▸ JOB
Can you rewrite the material from the line with "On Thursday, is" up to and including the line with "9 PM lines." as a JSON list of strings, one string per line with blank lines left out? Include only those lines.

Saved entries

________________

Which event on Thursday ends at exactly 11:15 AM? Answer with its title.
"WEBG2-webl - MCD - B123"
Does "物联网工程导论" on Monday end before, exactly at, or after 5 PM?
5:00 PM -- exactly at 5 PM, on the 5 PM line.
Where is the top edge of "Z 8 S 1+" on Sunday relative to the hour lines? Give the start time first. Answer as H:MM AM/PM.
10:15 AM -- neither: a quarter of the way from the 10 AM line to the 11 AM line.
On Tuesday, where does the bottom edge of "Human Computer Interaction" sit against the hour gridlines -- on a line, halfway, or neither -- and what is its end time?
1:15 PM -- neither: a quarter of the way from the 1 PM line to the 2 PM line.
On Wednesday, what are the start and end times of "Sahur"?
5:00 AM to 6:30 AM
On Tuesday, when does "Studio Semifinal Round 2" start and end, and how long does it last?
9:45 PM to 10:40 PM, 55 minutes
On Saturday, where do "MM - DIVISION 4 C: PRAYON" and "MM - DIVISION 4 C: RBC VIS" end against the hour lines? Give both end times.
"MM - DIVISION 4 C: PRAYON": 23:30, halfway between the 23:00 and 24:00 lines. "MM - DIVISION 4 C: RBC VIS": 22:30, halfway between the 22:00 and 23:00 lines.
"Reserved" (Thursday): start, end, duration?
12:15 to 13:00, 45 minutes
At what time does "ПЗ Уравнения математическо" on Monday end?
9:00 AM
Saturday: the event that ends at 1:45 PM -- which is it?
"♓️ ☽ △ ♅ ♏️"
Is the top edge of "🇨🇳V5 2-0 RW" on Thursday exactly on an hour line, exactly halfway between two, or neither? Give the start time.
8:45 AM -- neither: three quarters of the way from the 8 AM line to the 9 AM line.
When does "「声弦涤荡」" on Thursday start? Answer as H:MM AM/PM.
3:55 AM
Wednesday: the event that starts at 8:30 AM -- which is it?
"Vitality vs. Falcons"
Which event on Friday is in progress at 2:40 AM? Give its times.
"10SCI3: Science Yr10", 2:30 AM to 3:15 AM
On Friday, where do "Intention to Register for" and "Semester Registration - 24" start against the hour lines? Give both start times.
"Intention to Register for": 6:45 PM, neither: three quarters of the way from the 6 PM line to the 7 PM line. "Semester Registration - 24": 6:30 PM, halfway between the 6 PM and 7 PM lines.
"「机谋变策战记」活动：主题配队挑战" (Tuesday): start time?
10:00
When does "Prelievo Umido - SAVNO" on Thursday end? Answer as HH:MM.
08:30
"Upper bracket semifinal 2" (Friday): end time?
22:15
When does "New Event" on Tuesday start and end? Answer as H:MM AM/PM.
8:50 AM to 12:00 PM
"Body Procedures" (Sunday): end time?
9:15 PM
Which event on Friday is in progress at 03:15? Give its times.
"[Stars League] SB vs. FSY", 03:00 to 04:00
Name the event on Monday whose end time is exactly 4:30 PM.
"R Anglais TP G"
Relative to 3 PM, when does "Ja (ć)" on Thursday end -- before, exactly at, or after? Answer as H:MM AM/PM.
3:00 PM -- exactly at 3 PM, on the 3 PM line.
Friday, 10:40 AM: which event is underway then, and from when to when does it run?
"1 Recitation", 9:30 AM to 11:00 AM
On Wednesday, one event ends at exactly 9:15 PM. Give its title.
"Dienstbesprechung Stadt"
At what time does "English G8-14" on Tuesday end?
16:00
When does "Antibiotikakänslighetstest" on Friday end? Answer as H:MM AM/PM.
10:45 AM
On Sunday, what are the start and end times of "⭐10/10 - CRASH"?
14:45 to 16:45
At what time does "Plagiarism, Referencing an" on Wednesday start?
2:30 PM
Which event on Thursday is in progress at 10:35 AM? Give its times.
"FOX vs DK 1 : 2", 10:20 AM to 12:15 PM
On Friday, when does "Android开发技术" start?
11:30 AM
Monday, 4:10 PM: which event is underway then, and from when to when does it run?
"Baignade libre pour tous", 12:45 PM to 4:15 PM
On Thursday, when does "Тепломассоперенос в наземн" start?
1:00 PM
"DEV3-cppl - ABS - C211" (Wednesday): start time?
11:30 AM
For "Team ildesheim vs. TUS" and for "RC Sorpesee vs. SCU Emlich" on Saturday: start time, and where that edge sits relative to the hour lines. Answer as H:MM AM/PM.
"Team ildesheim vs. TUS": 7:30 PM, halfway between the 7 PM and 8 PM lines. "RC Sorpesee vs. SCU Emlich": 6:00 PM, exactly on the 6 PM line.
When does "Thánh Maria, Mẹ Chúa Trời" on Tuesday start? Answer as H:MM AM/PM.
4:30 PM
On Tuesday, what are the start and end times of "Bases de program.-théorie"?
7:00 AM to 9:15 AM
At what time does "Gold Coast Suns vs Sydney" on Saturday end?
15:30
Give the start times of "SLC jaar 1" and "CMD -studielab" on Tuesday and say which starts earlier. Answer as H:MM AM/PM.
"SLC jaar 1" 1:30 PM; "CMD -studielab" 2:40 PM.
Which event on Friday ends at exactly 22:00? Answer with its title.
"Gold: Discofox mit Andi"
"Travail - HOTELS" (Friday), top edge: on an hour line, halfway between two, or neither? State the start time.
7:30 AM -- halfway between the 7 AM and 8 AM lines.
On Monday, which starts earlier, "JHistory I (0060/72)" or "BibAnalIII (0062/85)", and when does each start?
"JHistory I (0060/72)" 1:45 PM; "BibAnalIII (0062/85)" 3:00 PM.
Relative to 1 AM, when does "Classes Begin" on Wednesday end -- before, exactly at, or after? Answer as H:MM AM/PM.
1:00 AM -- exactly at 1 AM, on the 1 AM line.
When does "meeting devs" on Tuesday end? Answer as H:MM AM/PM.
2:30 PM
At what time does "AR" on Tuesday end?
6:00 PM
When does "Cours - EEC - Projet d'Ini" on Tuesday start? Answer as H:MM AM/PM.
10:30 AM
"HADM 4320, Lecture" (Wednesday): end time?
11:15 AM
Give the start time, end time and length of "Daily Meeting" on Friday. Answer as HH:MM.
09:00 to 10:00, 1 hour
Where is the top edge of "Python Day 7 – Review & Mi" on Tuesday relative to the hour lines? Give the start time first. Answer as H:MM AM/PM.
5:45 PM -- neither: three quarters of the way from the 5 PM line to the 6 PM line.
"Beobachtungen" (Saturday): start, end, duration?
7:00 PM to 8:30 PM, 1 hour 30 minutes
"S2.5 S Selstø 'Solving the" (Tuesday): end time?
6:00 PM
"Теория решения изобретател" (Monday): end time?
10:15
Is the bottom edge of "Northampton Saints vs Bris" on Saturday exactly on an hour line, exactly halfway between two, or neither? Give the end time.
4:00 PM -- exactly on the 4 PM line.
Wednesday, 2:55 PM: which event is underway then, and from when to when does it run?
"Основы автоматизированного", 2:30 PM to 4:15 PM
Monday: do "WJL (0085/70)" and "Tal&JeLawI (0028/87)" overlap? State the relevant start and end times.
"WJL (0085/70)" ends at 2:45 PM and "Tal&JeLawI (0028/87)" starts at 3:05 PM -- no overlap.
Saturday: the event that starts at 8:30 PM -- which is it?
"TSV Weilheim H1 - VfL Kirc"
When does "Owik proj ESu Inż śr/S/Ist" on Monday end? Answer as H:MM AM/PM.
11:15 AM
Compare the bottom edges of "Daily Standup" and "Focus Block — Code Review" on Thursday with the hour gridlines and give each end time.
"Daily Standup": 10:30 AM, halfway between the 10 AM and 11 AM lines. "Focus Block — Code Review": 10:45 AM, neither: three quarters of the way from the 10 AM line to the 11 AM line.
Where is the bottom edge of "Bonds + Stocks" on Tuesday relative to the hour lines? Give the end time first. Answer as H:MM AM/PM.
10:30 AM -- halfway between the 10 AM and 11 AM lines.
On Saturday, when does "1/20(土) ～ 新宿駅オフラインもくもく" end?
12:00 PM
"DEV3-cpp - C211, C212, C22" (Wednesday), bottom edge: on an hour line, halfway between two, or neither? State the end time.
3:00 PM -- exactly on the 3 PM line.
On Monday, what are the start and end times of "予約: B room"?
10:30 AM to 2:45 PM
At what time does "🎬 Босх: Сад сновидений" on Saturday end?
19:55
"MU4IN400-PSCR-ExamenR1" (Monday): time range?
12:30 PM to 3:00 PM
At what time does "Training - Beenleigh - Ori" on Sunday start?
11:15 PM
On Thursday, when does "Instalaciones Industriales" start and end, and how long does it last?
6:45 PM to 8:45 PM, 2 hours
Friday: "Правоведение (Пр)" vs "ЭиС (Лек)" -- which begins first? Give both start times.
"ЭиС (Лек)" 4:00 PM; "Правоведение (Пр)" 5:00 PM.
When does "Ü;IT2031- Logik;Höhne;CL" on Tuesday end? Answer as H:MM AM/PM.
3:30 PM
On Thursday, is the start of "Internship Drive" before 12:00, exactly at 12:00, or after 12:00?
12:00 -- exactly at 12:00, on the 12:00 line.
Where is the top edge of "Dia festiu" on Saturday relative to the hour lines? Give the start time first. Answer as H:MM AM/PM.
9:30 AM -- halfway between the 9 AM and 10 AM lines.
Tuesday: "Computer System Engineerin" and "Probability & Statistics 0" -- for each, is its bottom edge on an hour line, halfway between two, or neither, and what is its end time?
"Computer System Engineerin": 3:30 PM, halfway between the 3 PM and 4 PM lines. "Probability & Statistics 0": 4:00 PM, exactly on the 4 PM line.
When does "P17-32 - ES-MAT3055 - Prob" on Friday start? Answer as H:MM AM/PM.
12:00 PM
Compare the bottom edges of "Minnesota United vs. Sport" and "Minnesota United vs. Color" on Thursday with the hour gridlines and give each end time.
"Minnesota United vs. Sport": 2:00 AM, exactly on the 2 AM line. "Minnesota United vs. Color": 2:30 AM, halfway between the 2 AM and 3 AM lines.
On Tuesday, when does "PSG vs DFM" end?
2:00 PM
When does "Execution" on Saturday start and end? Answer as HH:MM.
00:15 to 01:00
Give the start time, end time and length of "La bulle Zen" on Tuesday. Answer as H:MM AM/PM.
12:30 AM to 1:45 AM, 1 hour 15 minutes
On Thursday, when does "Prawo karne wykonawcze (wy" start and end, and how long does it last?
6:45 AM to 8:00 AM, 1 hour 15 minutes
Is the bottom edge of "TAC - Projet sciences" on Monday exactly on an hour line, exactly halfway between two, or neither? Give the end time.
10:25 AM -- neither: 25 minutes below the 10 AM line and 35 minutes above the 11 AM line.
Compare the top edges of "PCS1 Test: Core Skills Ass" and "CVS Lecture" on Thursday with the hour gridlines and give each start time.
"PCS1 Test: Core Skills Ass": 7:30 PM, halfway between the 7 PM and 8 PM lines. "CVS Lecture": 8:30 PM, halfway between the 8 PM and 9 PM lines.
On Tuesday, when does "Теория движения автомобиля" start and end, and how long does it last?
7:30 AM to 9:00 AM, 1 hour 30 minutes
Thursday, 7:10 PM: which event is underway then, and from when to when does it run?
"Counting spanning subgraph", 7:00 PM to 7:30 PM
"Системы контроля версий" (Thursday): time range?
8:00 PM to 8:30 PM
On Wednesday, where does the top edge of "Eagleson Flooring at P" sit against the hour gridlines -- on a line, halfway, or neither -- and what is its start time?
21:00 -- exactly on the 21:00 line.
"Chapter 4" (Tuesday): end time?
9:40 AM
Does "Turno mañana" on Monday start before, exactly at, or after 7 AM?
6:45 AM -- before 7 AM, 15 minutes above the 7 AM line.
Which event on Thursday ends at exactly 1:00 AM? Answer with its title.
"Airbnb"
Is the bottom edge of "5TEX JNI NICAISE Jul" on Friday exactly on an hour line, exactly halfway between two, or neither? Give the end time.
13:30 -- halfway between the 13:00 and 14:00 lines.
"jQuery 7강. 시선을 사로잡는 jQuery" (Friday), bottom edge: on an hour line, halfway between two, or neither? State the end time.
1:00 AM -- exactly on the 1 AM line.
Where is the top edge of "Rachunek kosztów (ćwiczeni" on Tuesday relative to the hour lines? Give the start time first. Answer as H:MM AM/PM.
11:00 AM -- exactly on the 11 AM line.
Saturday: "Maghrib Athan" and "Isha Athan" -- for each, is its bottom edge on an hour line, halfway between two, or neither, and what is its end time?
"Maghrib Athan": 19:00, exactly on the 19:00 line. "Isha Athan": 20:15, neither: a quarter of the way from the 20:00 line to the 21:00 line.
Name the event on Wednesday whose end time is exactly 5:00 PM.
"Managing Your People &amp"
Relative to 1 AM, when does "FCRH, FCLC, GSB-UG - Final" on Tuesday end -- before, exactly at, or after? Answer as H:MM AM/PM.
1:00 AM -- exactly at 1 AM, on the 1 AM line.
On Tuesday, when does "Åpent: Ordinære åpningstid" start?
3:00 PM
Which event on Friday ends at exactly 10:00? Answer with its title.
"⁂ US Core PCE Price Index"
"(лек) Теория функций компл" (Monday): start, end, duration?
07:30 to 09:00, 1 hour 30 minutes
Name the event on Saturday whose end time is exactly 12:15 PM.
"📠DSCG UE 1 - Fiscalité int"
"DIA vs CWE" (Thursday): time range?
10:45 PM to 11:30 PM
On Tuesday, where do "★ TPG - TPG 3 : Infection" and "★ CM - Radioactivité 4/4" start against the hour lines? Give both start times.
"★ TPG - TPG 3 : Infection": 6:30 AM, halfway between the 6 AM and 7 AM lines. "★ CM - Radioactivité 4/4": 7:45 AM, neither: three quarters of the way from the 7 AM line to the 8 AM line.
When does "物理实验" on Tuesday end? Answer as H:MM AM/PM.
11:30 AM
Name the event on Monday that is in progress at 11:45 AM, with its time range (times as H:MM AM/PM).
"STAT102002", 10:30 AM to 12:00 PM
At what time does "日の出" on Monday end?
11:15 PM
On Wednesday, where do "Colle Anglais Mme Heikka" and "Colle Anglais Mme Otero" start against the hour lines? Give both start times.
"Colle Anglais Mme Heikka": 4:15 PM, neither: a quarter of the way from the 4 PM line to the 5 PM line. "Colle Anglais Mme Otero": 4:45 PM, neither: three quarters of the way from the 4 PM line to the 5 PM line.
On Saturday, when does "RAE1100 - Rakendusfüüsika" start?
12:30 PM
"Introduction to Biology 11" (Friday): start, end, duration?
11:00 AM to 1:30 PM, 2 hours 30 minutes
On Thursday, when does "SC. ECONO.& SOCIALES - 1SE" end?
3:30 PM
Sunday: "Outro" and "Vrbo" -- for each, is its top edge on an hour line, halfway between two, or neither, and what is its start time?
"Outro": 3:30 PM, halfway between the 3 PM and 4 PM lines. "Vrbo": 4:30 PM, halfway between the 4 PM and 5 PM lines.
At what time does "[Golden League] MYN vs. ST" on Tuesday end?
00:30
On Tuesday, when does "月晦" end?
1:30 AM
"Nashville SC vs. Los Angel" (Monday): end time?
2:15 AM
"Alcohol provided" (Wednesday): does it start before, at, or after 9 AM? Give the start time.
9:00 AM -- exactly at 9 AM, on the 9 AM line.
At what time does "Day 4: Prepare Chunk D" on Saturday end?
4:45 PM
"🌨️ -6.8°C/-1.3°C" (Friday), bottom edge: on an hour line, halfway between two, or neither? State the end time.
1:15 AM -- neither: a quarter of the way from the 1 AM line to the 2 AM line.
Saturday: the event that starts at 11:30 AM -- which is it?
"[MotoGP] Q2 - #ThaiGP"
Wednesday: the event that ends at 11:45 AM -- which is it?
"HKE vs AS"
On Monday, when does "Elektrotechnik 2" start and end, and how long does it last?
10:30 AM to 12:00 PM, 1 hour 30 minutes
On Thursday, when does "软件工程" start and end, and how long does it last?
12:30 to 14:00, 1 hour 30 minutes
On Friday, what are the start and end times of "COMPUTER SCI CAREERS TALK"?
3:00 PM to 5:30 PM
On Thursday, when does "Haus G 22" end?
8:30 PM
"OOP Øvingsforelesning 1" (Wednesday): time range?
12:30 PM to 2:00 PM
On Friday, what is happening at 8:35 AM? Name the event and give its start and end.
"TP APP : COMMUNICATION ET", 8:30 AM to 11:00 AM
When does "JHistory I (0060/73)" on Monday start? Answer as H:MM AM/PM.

________________

▸ RESPONSE
[
  "On Thursday, is the start of \"Internship Drive\" before 12:00, exactly at 12:00, or after 12:00?",
  "12:00 -- exactly at 12:00, on the 12:00 line.",
  "Where is the top edge of \"Dia festiu\" on Saturday relative to the hour lines? Give the start time first. Answer as H:MM AM/PM.",
  "9:30 AM -- halfway between the 9 AM and 10 AM lines.",
  "Tuesday: \"Computer System Engineerin\" and \"Probability & Statistics 0\" -- for each, is its bottom edge on an hour line, halfway between two, or neither, and what is its end time?",
  "\"Computer System Engineerin\": 3:30 PM, halfway between the 3 PM and 4 PM lines. \"Probability & Statistics 0\": 4:00 PM, exactly on the 4 PM line.",
  "When does \"P17-32 - ES-MAT3055 - Prob\" on Friday start? Answer as H:MM AM/PM.",
  "12:00 PM",
  "Compare the bottom edges of \"Minnesota United vs. Sport\" and \"Minnesota United vs. Color\" on Thursday with the hour gridlines and give each end time.",
  "\"Minnesota United vs. Sport\": 2:00 AM, exactly on the 2 AM line. \"Minnesota United vs. Color\": 2:30 AM, halfway between the 2 AM and 3 AM lines.",
  "On Tuesday, when does \"PSG vs DFM\" end?",
  "2:00 PM",
  "When does \"Execution\" on Saturday start and end? Answer as HH:MM.",
  "00:15 to 01:00",
  "Give the start time, end time and length of \"La bulle Zen\" on Tuesday. Answer as H:MM AM/PM.",
  "12:30 AM to 1:45 AM, 1 hour 15 minutes",
  "On Thursday, when does \"Prawo karne wykonawcze (wy\" start and end, and how long does it last?",
  "6:45 AM to 8:00 AM, 1 hour 15 minutes",
  "Is the bottom edge of \"TAC - Projet sciences\" on Monday exactly on an hour line, exactly halfway between two, or neither? Give the end time.",
  "10:25 AM -- neither: 25 minutes below the 10 AM line and 35 minutes above the 11 AM line.",
  "Compare the top edges of \"PCS1 Test: Core Skills Ass\" and \"CVS Lecture\" on Thursday with the hour gridlines and give each start time.",
  "\"PCS1 Test: Core Skills Ass\": 7:30 PM, halfway between the 7 PM and 8 PM lines. \"CVS Lecture\": 8:30 PM, halfway between the 8 PM and 9 PM lines."
]